Let $H$ be a symmetric matrix. Show that if $u$ and $v$ are eigenvectors of $H$ corresponding to distinct eigenvalues, then $u$ and $v$ are $H$-conjugate.
Need some help, what and how should I approach this? I think $H$ should be considered a Hessian.
Thank you in advance!
On
I do not exactly what you want. Some results: $u^THv=u^Tv=u^TH^THv=0$.
Proof. There is an orthogonal matrix $U$ s.t. $U^THU=D=diag(\lambda_i)$ where the $(\lambda_i)$ are real numbers. Up to mult. by some non-zero complex, there are $i,j$ s.t. $u=C_i,v=C_j$ where $C_i,C_j$ are columns of $U$ associated to $\lambda_i\not= \lambda_j$ (that is $Hu=\lambda_i u,Hv=\lambda_j v$). Then $u^THv=d_{i,j}=0$.
Note that $u,v$ are orthogonal vectors, that is $u^Tv=0$. Moreover $u^T(H^TH)v=0$; indeed $u^T(H^TH)v=(Hu)^T(Hv)=\lambda_i\mu_j(u^Tv)=0$.

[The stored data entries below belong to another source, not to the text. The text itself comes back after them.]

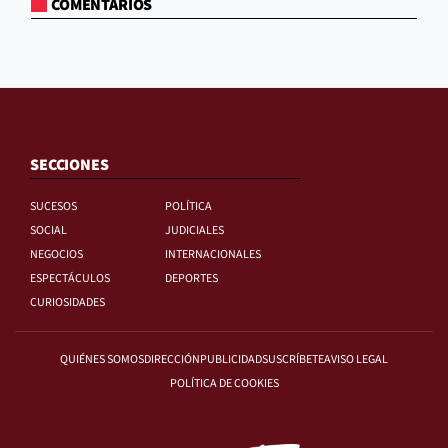
COMENTARIOS
SECCIONES
SUCESOS
POLÍTICA
SOCIAL
JUDICIALES
NEGOCIOS
INTERNACIONALES
ESPECTÁCULOS
DEPORTES
CURIOSIDADES
QUIÉNES SOMOS
DIRECCIÓN
PUBLICIDAD
SUSCRÍBETE
AVISO LEGAL
POLÍTICA DE COOKIES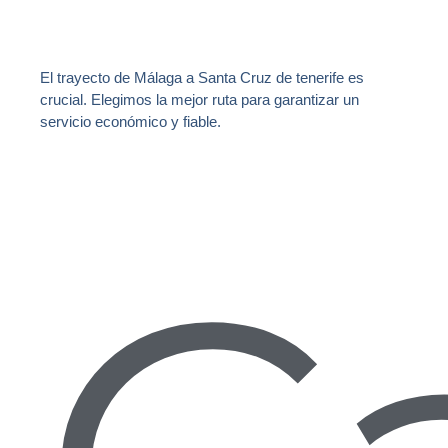
El trayecto de Málaga a Santa Cruz de tenerife es
crucial. Elegimos la mejor ruta para garantizar un
servicio económico y fiable.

Suppose that $u, v$ are eigenvectors of $H$ with eigenvalues $\lambda_u, \lambda_v$, respectively, which are not equal: $\lambda_u \neq \lambda_v$. Since $H$ is symmetric, we know that eigenvectors corresponding to distinct eigenvalues are orthogonal: $\langle u, v \rangle = 0$. (If you don't know this or want a proof, say so!)
Now let's check if $u,v$ are $H$-conjugate, which means that $\langle u, Hv \rangle = 0$: $$ \langle u, Hv \rangle = \langle u, \lambda_v v \rangle = \bar \lambda_v \langle u, v \rangle = \bar \lambda_v \cdot 0 = 0. $$ There you have it!